TASK GOAL –
Could you filter the material and copy every line where the word "camera" occurs?
###
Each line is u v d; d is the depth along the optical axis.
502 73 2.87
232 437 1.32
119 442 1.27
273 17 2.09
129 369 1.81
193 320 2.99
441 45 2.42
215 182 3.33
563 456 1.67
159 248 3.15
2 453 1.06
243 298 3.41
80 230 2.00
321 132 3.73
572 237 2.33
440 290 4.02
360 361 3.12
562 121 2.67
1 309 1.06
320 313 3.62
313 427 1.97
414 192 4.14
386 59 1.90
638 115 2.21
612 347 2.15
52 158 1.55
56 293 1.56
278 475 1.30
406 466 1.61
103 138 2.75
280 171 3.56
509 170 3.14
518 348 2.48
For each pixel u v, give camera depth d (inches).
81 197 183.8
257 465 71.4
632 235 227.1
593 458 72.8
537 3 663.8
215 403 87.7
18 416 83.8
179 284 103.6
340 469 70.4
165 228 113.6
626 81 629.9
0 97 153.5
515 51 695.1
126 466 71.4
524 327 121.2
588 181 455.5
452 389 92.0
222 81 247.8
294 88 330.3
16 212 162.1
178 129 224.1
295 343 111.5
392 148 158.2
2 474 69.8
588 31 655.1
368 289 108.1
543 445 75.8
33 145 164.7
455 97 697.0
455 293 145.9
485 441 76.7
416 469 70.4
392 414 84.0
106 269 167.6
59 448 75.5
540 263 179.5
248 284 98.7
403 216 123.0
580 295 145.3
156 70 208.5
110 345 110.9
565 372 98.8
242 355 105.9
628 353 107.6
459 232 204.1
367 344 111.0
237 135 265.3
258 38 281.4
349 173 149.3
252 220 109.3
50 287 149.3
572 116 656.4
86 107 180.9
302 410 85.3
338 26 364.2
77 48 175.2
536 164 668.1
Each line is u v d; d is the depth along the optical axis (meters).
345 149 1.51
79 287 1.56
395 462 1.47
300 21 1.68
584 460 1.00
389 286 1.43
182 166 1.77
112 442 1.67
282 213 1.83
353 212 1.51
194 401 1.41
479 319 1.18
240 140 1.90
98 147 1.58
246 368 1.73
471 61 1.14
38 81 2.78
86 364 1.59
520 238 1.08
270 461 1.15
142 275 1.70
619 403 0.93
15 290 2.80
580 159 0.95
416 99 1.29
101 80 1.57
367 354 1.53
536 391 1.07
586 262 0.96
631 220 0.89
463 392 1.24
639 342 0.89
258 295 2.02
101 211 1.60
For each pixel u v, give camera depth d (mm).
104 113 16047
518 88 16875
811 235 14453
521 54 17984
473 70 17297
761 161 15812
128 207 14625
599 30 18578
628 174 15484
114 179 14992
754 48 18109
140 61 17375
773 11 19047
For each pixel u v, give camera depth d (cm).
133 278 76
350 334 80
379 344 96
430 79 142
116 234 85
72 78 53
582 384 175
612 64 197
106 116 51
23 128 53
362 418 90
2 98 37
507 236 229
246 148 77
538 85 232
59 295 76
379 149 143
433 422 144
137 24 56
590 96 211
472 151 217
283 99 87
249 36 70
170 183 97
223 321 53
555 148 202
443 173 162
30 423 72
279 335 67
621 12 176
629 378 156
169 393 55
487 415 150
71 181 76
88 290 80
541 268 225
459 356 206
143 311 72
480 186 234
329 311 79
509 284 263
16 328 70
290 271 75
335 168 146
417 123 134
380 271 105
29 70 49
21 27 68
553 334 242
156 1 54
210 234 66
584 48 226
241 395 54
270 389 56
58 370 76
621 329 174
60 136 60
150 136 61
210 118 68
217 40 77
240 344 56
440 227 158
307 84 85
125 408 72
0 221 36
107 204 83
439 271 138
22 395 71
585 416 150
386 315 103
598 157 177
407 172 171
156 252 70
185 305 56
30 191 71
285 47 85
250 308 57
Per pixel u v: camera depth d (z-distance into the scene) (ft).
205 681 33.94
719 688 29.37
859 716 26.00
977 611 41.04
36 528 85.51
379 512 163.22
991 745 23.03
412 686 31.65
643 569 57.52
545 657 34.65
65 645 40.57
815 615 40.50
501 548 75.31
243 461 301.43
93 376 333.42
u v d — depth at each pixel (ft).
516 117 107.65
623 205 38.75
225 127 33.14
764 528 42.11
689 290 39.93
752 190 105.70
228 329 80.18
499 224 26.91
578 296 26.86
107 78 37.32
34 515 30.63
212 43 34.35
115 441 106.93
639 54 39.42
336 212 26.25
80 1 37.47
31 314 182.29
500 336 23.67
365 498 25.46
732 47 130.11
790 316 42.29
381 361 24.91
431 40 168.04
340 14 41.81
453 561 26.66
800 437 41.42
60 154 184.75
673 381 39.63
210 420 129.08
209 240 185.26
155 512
###
COMPLETED EXERCISE –
For each pixel u v, give camera depth d (inches).
For each pixel u v, give camera depth d (mm).
For each pixel u v, give camera depth d (cm).
Per pixel u v: camera depth d (z-distance into the scene) (ft).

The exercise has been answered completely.